Is python pandas df.loc function limited by the size of the dataframe? It is working for small indexes but not for big ones

45 Views Asked by At

I have a pretty big 3D map as a dataframe (rawDF: 1392640 rows by 3 columns(named: 'X', 'Y, 'Z')). I want to access a Y point and analyze the corresponding X-Z profile.

I'm using pandas (pd) df.loc function and matplotlib.pyplot.plot (plt) to check the extracted profile:

2Dprofile = rawDF.loc[rawDF['Y'] == 2.58]
plt.plot(2Dprofile.X,2Dprofile.Z)
 

This works just fine, as expected. 2Dprofile is a 1360 rows by 3 columns dataframe with repeating values (2.58) in the Y column. In this case, i can proceed with the analysis without problem.

However, for higher values (in this case, index 1358612 to 1359971):

2Dprofile = rawDF.loc[rawDF['Y'] == 2574.84]
plt.plot(2Dprofile.X,2Dprofile.Z)
 

Returns an empty 2Dprofile (0 rows by 3 columns), and the plot is empty.

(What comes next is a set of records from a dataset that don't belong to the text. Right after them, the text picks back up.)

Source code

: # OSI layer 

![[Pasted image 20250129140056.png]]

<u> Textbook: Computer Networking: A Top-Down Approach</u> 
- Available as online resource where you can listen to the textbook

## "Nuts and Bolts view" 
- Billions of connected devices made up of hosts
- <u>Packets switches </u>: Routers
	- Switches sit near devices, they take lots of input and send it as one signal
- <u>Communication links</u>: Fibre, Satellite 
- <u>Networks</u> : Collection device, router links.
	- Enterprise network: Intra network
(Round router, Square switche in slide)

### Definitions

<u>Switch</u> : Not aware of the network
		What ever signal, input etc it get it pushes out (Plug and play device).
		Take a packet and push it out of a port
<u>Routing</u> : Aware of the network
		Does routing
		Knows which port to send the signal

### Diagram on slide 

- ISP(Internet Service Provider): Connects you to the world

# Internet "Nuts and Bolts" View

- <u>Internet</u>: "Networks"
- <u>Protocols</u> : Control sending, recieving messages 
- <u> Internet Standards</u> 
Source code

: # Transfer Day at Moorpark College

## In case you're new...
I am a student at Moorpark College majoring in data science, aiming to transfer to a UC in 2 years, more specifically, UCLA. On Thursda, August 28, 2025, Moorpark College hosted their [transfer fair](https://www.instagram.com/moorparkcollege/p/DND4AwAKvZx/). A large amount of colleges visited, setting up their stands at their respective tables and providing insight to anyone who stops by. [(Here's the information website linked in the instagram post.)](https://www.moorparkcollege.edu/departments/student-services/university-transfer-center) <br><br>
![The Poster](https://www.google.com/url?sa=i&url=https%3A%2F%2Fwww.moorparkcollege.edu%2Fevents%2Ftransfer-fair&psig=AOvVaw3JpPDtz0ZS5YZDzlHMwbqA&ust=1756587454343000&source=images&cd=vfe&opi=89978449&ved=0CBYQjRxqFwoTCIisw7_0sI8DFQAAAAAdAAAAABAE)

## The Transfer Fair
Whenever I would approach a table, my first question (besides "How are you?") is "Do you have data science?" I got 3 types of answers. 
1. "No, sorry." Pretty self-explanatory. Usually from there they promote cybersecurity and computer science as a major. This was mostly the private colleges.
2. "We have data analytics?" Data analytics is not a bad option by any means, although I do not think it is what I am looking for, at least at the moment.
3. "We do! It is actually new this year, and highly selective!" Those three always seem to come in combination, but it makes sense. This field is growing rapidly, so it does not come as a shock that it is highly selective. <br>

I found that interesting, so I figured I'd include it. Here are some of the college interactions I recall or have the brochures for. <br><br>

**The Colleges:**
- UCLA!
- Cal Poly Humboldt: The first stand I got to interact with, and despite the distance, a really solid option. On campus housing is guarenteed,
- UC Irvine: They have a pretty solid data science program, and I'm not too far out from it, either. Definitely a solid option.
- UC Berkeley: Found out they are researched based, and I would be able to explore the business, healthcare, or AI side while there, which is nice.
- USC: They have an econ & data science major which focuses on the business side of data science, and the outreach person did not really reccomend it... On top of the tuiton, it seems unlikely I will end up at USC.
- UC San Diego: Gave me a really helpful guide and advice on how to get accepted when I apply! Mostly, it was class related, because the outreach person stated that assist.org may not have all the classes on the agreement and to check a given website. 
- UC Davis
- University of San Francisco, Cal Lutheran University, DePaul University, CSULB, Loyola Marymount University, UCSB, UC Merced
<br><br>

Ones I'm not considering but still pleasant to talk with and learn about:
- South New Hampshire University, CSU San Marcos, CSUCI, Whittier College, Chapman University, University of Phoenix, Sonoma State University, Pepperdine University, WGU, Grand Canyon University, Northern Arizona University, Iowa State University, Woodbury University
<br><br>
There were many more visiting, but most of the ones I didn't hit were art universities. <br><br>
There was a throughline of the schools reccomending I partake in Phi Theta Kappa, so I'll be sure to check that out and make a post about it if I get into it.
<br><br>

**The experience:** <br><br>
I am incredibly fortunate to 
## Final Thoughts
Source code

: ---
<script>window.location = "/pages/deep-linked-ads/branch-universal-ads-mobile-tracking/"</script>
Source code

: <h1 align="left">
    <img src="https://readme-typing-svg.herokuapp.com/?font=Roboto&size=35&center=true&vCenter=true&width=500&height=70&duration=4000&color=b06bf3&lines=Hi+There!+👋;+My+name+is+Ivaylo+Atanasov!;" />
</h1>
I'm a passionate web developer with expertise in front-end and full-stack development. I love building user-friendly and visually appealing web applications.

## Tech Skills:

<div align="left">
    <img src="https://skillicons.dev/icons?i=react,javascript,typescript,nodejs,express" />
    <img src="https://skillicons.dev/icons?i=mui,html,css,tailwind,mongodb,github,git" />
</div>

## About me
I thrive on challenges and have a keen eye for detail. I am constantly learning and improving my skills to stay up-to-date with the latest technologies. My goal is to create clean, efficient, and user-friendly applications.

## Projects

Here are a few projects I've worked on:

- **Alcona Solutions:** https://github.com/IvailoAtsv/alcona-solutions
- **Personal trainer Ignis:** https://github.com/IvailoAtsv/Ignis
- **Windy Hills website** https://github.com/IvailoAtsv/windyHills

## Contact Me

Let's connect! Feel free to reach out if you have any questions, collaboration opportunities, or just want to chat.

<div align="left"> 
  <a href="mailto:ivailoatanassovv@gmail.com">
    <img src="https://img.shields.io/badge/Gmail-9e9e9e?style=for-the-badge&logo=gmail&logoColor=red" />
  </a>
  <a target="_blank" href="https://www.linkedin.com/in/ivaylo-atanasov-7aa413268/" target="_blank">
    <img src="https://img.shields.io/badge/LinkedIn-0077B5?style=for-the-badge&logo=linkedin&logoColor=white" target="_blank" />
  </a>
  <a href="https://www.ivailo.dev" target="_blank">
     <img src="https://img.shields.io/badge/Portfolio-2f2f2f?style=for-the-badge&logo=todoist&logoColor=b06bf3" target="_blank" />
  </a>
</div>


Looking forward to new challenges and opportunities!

This method is implemented in a loop for each 2D profile. Right now, The loop runs fine in all points, but I have no way of checking whats happening (seeing) the profiles with high Y value.

I have searched online for a similar problem, but have not found it. I have tried forcing the dataframe to be "float" type:

rawDF = rawDF.astype(float)

But it does not work (i think its read as float to begin with).

I'm out of ideas and I think the problem is somehow related to the df.loc function. Does anyone know what is happening? I can provide the dataset for testing by email/link if required.

1

There are 1 best solutions below

1
On

If you're using floats, chances are rawDF['Y'] == 2574.84 is never true. You'd need e.g.

profile = rawDF.loc[rawDF['Y'].between(2574.84 - 0.01, 2574.84 + 0.01)]

(or whatever is your desired precision).